- _Task instructions_
Please restate, word for word, each line from the one containing "engagement | 0.780 | | |" through the end of the entries below.
*** Dataset entries
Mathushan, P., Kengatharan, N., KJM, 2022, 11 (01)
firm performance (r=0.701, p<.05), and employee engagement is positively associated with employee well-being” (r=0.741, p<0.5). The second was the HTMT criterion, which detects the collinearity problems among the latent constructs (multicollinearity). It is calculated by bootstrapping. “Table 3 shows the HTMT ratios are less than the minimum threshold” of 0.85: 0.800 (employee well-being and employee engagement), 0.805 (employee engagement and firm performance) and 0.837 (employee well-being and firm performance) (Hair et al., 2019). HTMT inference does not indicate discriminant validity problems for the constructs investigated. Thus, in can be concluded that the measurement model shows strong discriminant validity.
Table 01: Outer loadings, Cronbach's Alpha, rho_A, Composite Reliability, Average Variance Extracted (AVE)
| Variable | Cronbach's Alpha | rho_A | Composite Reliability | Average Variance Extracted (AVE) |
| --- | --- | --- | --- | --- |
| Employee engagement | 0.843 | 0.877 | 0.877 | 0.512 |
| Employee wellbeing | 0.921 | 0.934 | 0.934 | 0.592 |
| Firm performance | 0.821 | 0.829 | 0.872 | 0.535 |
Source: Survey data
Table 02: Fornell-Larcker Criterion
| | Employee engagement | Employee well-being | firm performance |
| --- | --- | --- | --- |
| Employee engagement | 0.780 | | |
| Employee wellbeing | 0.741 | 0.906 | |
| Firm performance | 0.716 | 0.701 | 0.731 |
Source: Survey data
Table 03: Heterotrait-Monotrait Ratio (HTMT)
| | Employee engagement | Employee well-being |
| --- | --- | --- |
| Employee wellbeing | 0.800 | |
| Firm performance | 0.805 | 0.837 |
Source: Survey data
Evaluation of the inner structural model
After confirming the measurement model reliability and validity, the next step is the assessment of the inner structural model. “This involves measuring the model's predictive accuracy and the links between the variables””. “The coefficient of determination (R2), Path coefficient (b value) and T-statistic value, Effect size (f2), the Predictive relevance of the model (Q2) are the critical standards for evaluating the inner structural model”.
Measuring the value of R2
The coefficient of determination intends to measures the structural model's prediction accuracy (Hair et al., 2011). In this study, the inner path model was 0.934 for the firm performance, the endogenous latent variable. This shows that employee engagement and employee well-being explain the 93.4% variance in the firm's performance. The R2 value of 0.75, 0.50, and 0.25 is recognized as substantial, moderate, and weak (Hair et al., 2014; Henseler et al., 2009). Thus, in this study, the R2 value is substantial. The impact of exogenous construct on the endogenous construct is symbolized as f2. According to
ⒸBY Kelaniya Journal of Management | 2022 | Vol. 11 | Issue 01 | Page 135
******
- _Written response_
| Employee engagement | 0.780 | | |
| Employee wellbeing | 0.741 | 0.906 | |
| Firm performance | 0.716 | 0.701 | 0.731 |
Source: Survey data
Table 03: Heterotrait-Monotrait Ratio (HTMT)
| | Employee engagement | Employee well-being |
| --- | --- | --- |
| Employee wellbeing | 0.800 | |
| Firm performance | 0.805 | 0.837 |
Source: Survey data
Evaluation of the inner structural model
After confirming the measurement model reliability and validity, the next step is the assessment of the inner structural model. “This involves measuring the model's predictive accuracy and the links between the variables””. “The coefficient of determination (R2), Path coefficient (b value) and T-statistic value, Effect size (f2), the Predictive relevance of the model (Q2) are the critical standards for evaluating the inner structural model”.
Measuring the value of R2
The coefficient of determination intends to measures the structural model's prediction accuracy (Hair et al., 2011). In this study, the inner path model was 0.934 for the firm performance, the endogenous latent variable. This shows that employee engagement and employee well-being explain the 93.4% variance in the firm's performance. The R2 value of 0.75, 0.50, and 0.25 is recognized as substantial, moderate, and weak (Hair et al., 2014; Henseler et al., 2009). Thus, in this study, the R2 value is substantial. The impact of exogenous construct on the endogenous construct is symbolized as f2. According to
ⒸBY Kelaniya Journal of Management | 2022 | Vol. 11 | Issue 01 | Page 135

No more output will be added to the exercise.